When you apply for AMES, as if interviews and submitted essays and personal statements weren’t enough, you also have to do an admissions assessment.
Sounds fun, huh?
Not. When I applied it was brand new which made it even worse as nobody knew what to expect. But it turns out I did quite well in it so here’s some tips. (note: they might change things around, so your first port of call is the University website)
Before you do anything else, MAKE SURE YOU’VE REGISTERED. This is so important. If you don’t register for the assessment before the 15th of October UCAS deadline, you have absolutely no chance of getting an offer. So it’s vital that you get this sorted. I spoke to the exams officer in school who could register me, so if you’re unsure talk to them about it, or your head of sixth form. Note: it asks for a college choice. Try to put the right one down, but if you change college at the last minute and forget to change it it’s not a problem (at least, this is the case for AMES). Now for the advice.
- Form of the assessment: The AMESAA has two parts – part 1 is multiple choice reading comprehension, and part 2 is an essay. The specimen paper and 2016 paper can be found here under the ‘Entry Requirements’ tab (although the 2016 section 2 is ASNaC’s assessment for some reason)
- Reading comprehension: In this section you get a series of extracts and have to answer questions on them. The fact it’s multiple choice makes it sound easy but some of the extracts left me scratching my head a bit, so get ready to read some challenging stuff. The basic essence of the questions is getting you to pick out arguments and themes of people’s work, like you’d do at uni when reading. So if you can practise doing that with other books that’s a good start.

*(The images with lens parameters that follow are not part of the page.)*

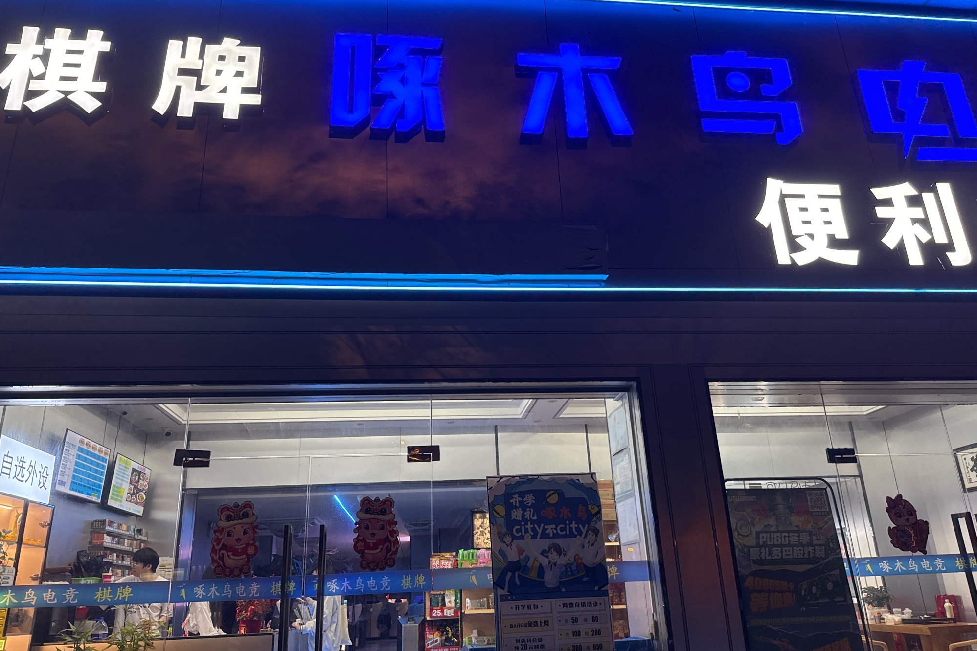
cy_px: 361
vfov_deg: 51.2
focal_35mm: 25
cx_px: 489
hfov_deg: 71.5
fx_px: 678
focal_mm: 6.76
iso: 320
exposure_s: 1/50
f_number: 1.78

- Essay: Now this is a bit harder to talk about. Honestly, it could be anything. The specimen paper was about cultural appropriation, and the one we did was about heterotopias (they did give us an article about heterotopias though, we weren’t expected to know what a heterotopia is). Essentially the best advice I can give you is to learn how to write a good essay. Before I took it I read up a bit about how to convincingly argue a point. Unfortunately I don’t appear to have kept the paper I wrote it on but the general gist is to make your mind up on a position and stick to it, bringing up points, evaluating them and concluding in favour of your opinion. The evaluative bit is really important as it makes the essay well-rounded. If you can find an argument against your opinion, then talk it down logically, that’s great to include. And try not to be too boring. Edit: I found a good guide to essay writing on Clare College’s website: see here under “In the exam room: Arts and Humanities subjects”.
- Expect the unexpected. There’s no way to predict what you’ll get – the point is to see how you react to unfamiliar things, so be confident. Don’t try and revise for it other than learning how to write a good essay. It’ll just stress you out unnecessarily.
- Keep an eye on the time. The two sections are different papers, so you have to spend certain amounts of time on each section. But if you can’t do something then skip it and come back, so you don’t run out of time!
- Check your answers. Goes without saying really, but it’s worth saying again.
- Keep up with current affairs. My essay turned out to be nothing to do with current affairs despite what the specimen paper suggested, but it’s good to be well-read (if you don’t use it in the AA, use it in your interview!)
- Don’t let the AA overtake your school work. You still need the grades in the summer 😉
So yeah, that’s my advice. I hope you found it useful, if you have any questions feel free to comment and I’ll get back to you!
P.S. If anyone is wondering, my ‘heterotopia’ was the lawn in Trinity College’s Great Court, because I defined a ‘heterotopia’ as a place exclusive to a certain group of people (in this case fellows). No idea if it was right but they seemed to like it!